Given data section start

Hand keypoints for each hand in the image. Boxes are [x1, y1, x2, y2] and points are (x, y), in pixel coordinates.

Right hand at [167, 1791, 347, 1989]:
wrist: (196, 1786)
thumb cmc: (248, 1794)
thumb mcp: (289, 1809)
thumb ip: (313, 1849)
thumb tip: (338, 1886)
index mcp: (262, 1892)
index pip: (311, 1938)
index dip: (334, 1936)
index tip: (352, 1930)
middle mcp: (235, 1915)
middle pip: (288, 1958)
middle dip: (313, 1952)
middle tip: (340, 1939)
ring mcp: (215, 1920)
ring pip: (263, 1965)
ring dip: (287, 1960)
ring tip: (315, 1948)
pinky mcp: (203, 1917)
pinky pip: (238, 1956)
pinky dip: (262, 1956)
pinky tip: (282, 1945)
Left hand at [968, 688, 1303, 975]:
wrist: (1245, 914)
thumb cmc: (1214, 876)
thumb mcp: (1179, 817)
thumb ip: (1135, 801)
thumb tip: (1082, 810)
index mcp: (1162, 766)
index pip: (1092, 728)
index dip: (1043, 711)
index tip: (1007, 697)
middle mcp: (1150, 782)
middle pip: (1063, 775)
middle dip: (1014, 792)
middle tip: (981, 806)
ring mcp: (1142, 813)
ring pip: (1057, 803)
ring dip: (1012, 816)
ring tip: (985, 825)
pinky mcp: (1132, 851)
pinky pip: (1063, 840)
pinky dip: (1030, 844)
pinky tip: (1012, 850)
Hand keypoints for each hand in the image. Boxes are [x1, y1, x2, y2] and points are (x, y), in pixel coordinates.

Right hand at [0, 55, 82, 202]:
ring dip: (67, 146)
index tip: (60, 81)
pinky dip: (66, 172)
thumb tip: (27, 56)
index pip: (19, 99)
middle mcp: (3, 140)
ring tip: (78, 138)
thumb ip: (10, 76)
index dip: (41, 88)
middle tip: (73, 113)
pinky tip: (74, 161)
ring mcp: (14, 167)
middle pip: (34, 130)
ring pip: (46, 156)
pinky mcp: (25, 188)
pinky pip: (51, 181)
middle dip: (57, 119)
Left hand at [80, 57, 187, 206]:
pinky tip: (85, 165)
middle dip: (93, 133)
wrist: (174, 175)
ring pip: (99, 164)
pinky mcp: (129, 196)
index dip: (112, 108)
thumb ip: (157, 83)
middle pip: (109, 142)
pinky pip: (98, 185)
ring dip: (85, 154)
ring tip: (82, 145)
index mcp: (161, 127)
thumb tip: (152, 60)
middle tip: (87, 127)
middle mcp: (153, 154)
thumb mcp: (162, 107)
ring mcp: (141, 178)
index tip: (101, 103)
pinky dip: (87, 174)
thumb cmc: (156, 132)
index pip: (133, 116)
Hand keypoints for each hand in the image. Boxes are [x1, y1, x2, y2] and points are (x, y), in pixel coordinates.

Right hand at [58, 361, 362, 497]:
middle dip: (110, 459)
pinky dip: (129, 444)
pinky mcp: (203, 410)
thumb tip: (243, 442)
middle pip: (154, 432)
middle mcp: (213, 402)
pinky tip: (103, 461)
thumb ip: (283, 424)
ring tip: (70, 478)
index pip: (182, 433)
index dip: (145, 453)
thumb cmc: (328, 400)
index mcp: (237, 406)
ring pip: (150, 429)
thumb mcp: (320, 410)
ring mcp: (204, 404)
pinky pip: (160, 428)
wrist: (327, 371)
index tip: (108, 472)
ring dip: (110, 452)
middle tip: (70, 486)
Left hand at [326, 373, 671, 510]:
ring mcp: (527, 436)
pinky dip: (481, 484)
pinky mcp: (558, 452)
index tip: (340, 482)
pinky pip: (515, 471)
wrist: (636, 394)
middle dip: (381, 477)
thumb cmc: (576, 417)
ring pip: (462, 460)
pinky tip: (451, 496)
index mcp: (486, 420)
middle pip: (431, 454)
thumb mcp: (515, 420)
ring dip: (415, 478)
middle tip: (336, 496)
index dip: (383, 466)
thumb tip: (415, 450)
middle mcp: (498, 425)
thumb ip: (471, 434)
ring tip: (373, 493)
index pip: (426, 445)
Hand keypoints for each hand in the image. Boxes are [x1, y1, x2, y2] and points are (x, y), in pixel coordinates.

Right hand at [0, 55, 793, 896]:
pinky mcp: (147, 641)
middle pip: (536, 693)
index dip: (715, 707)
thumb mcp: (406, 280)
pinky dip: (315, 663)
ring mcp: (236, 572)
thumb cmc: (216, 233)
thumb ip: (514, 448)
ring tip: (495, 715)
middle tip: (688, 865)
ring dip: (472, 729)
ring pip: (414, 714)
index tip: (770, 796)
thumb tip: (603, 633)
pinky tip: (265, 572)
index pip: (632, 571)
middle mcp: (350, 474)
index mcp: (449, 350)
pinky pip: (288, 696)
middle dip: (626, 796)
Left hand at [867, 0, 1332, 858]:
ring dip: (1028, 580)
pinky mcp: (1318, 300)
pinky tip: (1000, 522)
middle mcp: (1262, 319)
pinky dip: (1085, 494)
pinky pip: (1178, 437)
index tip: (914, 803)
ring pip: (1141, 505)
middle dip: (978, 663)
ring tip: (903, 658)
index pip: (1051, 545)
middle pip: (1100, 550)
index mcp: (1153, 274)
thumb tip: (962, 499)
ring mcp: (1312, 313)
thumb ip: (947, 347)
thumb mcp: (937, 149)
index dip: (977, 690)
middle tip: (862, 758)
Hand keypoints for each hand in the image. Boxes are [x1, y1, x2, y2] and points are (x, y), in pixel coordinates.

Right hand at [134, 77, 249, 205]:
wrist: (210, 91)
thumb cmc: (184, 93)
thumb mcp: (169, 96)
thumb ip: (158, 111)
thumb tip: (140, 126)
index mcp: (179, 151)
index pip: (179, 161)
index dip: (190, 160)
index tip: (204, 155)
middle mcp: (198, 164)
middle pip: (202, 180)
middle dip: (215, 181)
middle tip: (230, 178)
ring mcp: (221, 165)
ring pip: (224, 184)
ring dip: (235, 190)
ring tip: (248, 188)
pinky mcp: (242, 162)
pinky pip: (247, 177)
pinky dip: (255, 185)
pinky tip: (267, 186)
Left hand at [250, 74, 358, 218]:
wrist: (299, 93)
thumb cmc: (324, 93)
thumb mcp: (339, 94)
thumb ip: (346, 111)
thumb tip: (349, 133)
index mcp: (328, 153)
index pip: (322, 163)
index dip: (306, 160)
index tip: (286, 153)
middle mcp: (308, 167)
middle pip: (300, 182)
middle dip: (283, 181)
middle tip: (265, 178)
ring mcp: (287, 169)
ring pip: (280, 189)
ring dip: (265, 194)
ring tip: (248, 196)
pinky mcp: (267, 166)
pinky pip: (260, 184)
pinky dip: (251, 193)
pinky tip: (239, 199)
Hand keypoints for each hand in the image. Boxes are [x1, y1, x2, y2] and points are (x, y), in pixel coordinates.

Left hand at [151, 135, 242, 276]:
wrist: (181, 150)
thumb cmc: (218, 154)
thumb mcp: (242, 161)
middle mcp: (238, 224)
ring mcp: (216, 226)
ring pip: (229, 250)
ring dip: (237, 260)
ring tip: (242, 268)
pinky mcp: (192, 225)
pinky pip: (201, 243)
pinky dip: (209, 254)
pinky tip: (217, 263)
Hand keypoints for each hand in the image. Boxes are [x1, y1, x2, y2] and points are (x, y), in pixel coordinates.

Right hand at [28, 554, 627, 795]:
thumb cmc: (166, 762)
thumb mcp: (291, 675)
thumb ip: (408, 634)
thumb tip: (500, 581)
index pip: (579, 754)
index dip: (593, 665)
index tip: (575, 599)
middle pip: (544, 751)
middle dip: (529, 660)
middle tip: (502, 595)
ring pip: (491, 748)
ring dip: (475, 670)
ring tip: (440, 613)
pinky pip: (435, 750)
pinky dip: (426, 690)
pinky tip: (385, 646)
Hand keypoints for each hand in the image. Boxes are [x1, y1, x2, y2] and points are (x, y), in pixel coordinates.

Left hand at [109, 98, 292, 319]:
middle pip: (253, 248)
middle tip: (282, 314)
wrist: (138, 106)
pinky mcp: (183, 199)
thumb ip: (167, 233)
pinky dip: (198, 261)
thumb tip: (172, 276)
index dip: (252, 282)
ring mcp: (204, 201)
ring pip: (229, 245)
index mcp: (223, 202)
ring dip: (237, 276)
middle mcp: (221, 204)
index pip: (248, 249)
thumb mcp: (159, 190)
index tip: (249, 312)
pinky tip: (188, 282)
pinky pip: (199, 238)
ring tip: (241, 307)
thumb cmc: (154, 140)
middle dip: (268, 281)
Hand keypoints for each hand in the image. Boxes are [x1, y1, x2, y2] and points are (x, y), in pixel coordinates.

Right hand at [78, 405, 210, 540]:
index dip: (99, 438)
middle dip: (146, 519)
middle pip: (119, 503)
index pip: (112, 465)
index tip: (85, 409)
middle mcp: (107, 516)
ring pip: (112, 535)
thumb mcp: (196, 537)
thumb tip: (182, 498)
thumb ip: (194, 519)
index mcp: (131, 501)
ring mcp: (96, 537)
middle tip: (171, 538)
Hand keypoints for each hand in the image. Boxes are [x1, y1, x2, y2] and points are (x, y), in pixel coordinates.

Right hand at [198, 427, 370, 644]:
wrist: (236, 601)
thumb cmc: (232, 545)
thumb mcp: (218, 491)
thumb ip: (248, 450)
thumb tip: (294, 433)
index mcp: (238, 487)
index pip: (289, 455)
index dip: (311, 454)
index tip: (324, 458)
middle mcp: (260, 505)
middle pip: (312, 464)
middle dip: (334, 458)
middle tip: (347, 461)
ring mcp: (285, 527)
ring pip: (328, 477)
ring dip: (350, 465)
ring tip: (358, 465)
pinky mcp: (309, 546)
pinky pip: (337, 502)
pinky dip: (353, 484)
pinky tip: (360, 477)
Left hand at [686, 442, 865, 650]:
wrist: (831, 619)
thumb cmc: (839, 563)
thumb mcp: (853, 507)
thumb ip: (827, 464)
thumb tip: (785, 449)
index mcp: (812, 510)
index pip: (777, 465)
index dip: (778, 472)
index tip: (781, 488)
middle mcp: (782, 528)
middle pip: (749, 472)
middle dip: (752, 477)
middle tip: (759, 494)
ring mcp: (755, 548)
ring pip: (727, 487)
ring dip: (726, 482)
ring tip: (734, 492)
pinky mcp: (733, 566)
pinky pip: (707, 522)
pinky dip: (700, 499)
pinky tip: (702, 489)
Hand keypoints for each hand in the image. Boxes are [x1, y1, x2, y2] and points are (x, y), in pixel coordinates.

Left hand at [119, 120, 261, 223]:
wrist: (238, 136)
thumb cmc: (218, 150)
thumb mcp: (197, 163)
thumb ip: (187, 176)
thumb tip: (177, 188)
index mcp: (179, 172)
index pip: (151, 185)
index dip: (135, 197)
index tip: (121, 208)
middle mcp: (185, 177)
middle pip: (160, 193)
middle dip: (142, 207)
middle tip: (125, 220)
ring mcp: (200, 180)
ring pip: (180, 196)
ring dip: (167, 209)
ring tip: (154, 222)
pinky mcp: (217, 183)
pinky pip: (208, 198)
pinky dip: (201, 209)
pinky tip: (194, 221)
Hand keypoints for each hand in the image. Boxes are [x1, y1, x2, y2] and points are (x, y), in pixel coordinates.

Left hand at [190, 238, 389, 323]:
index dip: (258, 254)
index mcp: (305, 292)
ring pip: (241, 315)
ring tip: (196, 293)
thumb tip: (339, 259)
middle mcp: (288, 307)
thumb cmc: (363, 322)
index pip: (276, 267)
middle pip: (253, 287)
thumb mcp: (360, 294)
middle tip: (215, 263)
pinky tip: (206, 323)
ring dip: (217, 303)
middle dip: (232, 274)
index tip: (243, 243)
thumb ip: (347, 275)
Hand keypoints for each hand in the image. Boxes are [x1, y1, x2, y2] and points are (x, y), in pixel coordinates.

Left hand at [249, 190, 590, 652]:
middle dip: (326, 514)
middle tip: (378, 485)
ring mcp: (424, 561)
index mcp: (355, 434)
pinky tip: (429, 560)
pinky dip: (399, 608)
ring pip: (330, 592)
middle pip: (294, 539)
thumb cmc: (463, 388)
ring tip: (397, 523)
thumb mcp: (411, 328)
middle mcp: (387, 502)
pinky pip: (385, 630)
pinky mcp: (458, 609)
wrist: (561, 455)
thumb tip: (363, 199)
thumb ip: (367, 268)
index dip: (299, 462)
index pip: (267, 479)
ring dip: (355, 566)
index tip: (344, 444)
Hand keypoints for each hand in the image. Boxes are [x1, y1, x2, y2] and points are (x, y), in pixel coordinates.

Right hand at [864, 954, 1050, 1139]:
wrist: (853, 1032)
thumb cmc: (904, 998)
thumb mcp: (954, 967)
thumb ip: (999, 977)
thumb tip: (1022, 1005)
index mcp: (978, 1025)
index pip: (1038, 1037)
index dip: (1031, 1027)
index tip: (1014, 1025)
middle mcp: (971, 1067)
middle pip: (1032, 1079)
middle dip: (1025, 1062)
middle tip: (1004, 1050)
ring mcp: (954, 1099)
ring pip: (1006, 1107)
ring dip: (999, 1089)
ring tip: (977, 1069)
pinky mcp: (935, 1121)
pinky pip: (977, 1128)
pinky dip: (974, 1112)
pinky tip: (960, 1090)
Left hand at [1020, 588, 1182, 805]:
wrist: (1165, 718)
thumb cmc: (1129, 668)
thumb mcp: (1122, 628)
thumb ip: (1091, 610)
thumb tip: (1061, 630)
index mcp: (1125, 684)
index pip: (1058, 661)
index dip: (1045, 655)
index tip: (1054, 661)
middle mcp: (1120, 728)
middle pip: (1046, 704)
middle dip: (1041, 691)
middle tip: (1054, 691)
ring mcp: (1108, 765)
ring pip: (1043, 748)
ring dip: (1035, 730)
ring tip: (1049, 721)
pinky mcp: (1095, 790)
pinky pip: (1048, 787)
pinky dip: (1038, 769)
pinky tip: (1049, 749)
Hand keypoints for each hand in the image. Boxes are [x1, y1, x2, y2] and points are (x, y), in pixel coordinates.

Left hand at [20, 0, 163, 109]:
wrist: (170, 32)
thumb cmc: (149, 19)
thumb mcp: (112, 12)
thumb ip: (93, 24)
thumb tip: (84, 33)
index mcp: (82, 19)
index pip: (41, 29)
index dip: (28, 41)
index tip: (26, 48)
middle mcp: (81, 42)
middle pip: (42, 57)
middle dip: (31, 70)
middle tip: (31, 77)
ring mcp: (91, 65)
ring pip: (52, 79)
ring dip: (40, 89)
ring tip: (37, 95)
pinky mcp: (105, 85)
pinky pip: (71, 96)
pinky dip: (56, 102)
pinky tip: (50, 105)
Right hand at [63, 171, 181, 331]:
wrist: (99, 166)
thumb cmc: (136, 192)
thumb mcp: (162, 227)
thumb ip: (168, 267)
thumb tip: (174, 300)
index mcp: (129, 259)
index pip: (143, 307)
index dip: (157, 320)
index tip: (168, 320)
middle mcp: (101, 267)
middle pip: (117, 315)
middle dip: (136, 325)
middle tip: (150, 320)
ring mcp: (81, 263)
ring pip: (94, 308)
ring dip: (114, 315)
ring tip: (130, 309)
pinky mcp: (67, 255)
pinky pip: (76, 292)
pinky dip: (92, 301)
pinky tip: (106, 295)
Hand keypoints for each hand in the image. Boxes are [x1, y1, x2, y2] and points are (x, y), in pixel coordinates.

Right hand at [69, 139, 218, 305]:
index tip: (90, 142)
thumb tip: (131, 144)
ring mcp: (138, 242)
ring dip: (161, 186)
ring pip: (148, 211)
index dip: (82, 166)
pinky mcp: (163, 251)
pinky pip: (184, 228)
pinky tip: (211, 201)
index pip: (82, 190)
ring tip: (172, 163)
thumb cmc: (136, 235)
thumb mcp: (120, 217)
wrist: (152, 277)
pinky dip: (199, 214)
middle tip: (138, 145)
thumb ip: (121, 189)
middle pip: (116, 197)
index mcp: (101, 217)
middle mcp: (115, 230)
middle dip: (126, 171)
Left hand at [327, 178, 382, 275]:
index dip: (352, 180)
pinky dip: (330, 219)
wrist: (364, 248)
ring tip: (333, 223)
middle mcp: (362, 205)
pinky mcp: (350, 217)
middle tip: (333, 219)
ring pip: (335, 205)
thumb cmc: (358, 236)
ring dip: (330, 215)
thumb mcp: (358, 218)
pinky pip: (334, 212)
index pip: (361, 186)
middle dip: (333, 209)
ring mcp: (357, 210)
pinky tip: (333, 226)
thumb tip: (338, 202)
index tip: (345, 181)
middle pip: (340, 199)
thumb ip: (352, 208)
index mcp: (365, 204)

Given data section end

- _Task requirements_: Please write out, exactly as they appear above, only the lines in the stretch from the line with "pinky pip: (71, 96)" through the line with "pinky tip: (106, 295)".

- _Solution to this exercise_:
pinky pip: (71, 96)
pinky dip: (56, 102)
pinky tip: (50, 105)
Right hand at [63, 171, 181, 331]:
wrist: (99, 166)
thumb cmc: (136, 192)
thumb mcp: (162, 227)
thumb ip: (168, 267)
thumb tip: (174, 300)
index mcp: (129, 259)
index pip: (143, 307)
index dip: (157, 320)
index tip: (168, 320)
middle mcp: (101, 267)
middle pip: (117, 315)
middle dip: (136, 325)
middle tip: (150, 320)
ring mcp: (81, 263)
ring pip: (94, 308)
ring dip: (114, 315)
ring tip: (130, 309)
pinky mcp: (67, 255)
pinky pip: (76, 292)
pinky dip: (92, 301)
pinky tip: (106, 295)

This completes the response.